> [DIRECTIONS FOR THIS TASK]:
In the Tal Farlow text, rewrite everything from "Of course, aside" down to "of Mosaic Records.", swapping "skillful" for "expert".

> [STUDY TEXT]:
*****

© Introduction Copyright ® Steven Cerra, copyright protected; all rights reserved.
I thought I’d share this portion of my research for the Tal Farlow chapter in my forthcoming Profiles in Jazz: Writings on Jazz and Its Makers Volume1 as the completed chapter will be too long to format on the Substack blog.
As Richard Cook remarks in his Jazz Encyclopedia: “Farlow's superfast technique was all the more remarkable in that he didn't even pick up a guitar until he was 21. [The] Nine Verve albums for Norman Granz parse his style as completely as it ever would be set down, and although the same easy facility can sometimes dull the listener's interest, much of his best work is in there. A tall man with huge hands, he never lost his fluency on the guitar, and there's a more autumnal feel to his later music.”
Of course, aside from their stylistic significance, having the Tal/Verve annotated with the skillful insights of an accomplished guitarist such as Howard Alden adds another dimension to their enjoyment. These notes also provide a wonderful encapsulation of some of the significant milestones in Tal’s career.
© Copyright ® ,Mosaic Records MD7- 224, copyright protected; all rights reserved; used with permission from Michael Cuscuna of Mosaic Records.
TAL FARLOW
“There have been few jazz guitarists more influential and universally loved than Tal Farlow. Several generations have already been inspired by his almost completely self-taught guitar inventions, in which he combined many prominent influences and his own creativeness into a fresh, personal and amazingly multifaceted approach to the instrument. His large hands and fingers, combined with his open ears and agile mind, coaxed logical yet stimulating chord voicings and intricate melodic lines almost effortlessly from his guitar, earning him the nickname "The Octopus" from his many admirers. He also cultivated one of the warmest, well-balanced and richest electric guitar sounds ever heard; the perfect medium for his myriad ideas to flow through. The complexity and sophistication of his playing could intrigue the most intellectual ears, but the innate warmth, humor and melodicism appealed to the most naive listener.
"The first time I heard Tal Farlow I was about 15 years old and knew then that this was a sound that I had to learn about. Incredibly shaped lines, chord voicings, humor, and a swinging feel that was truly a delight to listen to. The octopus lives forever!" -guitarist Jack Wilkins 2004
Another feeling that seems to be unanimous amongst everyone who knew him or ever met him even briefly, is how genuinely humble, unpretentious, easygoing and warm he was; a real gentle-man in the truest sense of the word.

*****

> [DATASET CONTENT]:
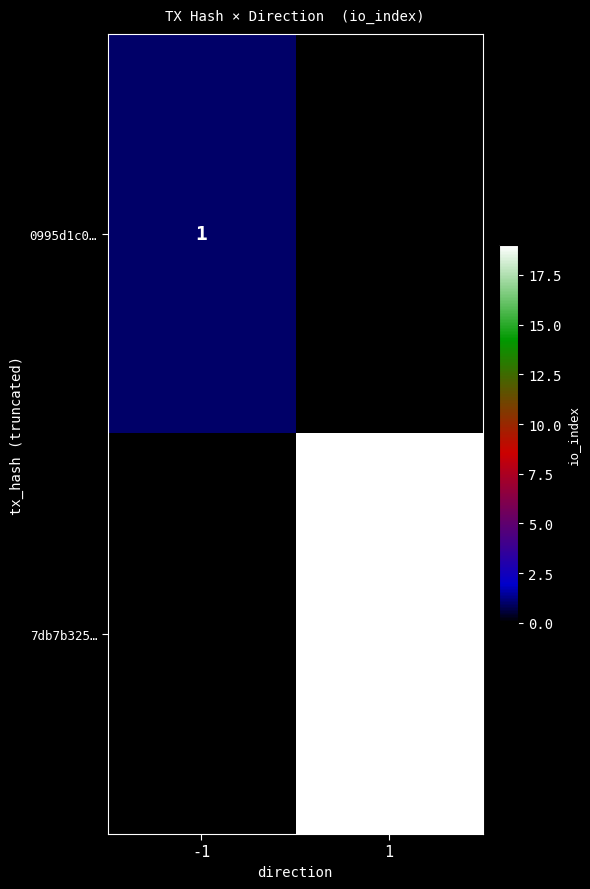

True or false: 0995d1c0… has a value of 1 at -1.

True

*****

> [TASK OUTPUT]:
Of course, aside from their stylistic significance, having the Tal/Verve annotated with the expert insights of an accomplished guitarist such as Howard Alden adds another dimension to their enjoyment. These notes also provide a wonderful encapsulation of some of the significant milestones in Tal’s career.
© Copyright ® ,Mosaic Records MD7- 224, copyright protected; all rights reserved; used with permission from Michael Cuscuna of Mosaic Records.